I've put together an implementation we're using internally that relies on "project.assets.json" to determine dependency paths to projects as described above.

Example of back tracing "System.Memory" to projects: image

I'm curious if this feature is in progress or if this is this worth putting up a PR for?

zivkan commented 1 year ago

@mfwilson unfortunately it won't solve the problem from the original issue.

One example we've noticed that's exceptionally hard for folks to identify is eclipsed packages.

During graph resolution, NuGet will download all versions of all packages listed as dependencies for all packages (but only for relevant TFMs that the project will use). Afterwards, NuGet does the version selection, and graph trimming, which is what becomes the final resolved graph that gets written to the assets file.

Here's an example scenarios (the original issue explains a slightly different variation):

As described above, during the first stage of graph resolution, NuGet will download A 1.0.0, B 1.0.0, C 1.0.0, and B 2.0.0. During the second stage, version 2.0.0 of package B will be selected, and since no package lists package C any longer (and it's not directly referenced by the project), C will be trimmed out of the graph, so the assets file will only list A 1.0.0 and B 2.0.0.

Package C 1.0.0, with a known vulnerability, will be in the global packages folder, so tools like Component Governance will flag potential security issues. But package C isn't listed in the assets file at all.

mfwilson commented 1 year ago

@zivkan Thanks for the detailed reply.

Ok, I think I may be looking for a slightly different feature from the one described above.

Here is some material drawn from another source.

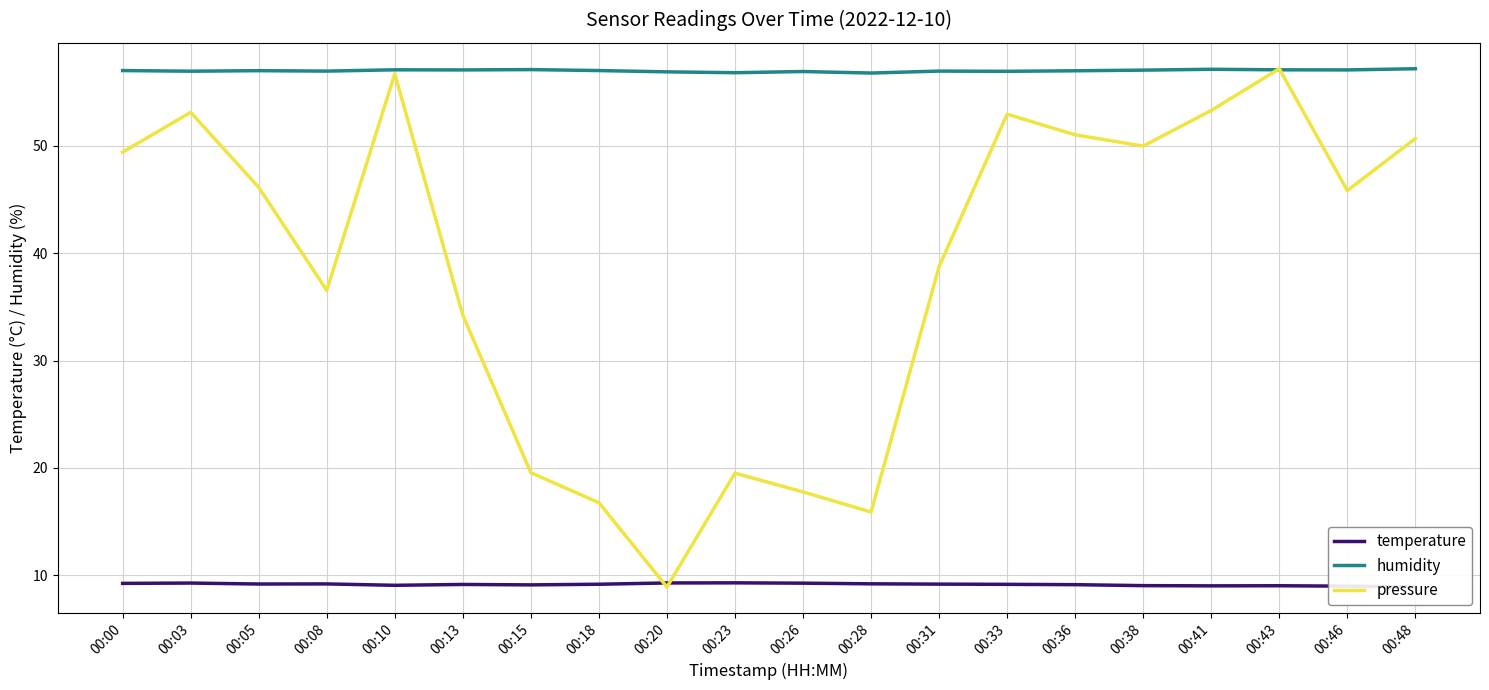

Reading left to right, what are all the values shown in this chart?

temperature: 00:00=9.2	00:03=9.3	00:05=9.2	00:08=9.2	00:10=9.1	00:13=9.1	00:15=9.1	00:18=9.2	00:20=9.3	00:23=9.3	00:26=9.3	00:28=9.2	00:31=9.2	00:33=9.2	00:36=9.1	00:38=9.0	00:41=9.0	00:43=9.0	00:46=9.0	00:48=8.9
humidity: 00:00=57.0	00:03=57.0	00:05=57.0	00:08=57.0	00:10=57.1	00:13=57.1	00:15=57.1	00:18=57.0	00:20=56.9	00:23=56.8	00:26=56.9	00:28=56.8	00:31=57.0	00:33=56.9	00:36=57.0	00:38=57.0	00:41=57.1	00:43=57.1	00:46=57.1	00:48=57.2
pressure: 00:00=49.4	00:03=53.1	00:05=46.1	00:08=36.5	00:10=56.7	00:13=34.2	00:15=19.6	00:18=16.8	00:20=8.9	00:23=19.5	00:26=17.8	00:28=15.9	00:31=38.8	00:33=52.9	00:36=51.0	00:38=50.0	00:41=53.3	00:43=57.2	00:46=45.8	00:48=50.7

My usage pattern of interest:

  1. Starting from the command: dotnet list <SOLUTION> package --include-transitive --vulnerable
  2. The next step is to trace the paths from package vulnerabilities back to impacted projects

The difference boils down to whether the usage is package cache centric or code centric. This feature is package cache centric which makes sense from a nuget CLI perspective.

I need to go look for tracing features for dotnet list I suppose. I'm more interested in knowing what my projects ARE using, not what they aren't. I'm no security expert, but given a situation where my projects are not using any packages with known vulnerabilities, but packages with vulnerabilities are downloaded during dependency resolution, what exactly is the potential harm?

zivkan commented 1 year ago

You're making an assumption that your projects are only using the packages/assets listed in the assets file. Tools like Component Governance doesn't, because the assets file doesn't track when a project file, or any MSBuild file (including an MSBuild file shipping in a package that you are using) does something like <ItemGroup><Reference Include="..\..\VulnerablePackage\lib\**\*.dll" />. Component Governance also isn't limited to NuGet, it tries to gather component information about package managers from all different language ecosystems, components (binaries? code?) checked into source control, packages brought in by custom/non-standard tooling. It's all about risk tolerances.

mfwilson commented 1 year ago

You're making an assumption that your projects are only using the packages/assets listed in the assets file.

I don't think I am, or at least that's not the intent. Component Governance sounds nice but sounds like it's getting hamstrung by partial information generated by NuGet here.

nkolev92 commented 1 year ago

Package C 1.0.0, with a known vulnerability, will be in the global packages folder, so tools like Component Governance will flag potential security issues. But package C isn't listed in the assets file at all.

I think this is something that will likely change. Re: Risk tolerance. It will be flagged differently.

JonDouglas commented 1 year ago

Just catching up here.

Seems there's a couple vehicles here.

  1. Extending dotnet list package further (Gives a better high-level tree view)
  2. Finalizing the dotnet nuget why work. (Gives a specific provenance of asset file but may be missing some functionality desired mentioned here)

https://github.com/NuGet/Home/pull/11875 / https://github.com/NuGet/Home/blob/dev/proposed/2022/dotnet-nuget-why-proposal.md

Is there another proposal / idea for tracing?

zivkan commented 1 year ago

@JonDouglas similar to my previous comments in this thread, neither dotnet list package, nor the proposed dotnet why will address the concern that Eric pointed out in the original comment in this issue:

One example we've noticed that's exceptionally hard for folks to identify is eclipsed packages.

The feature request here is something going a step further than what those feature provide/propose.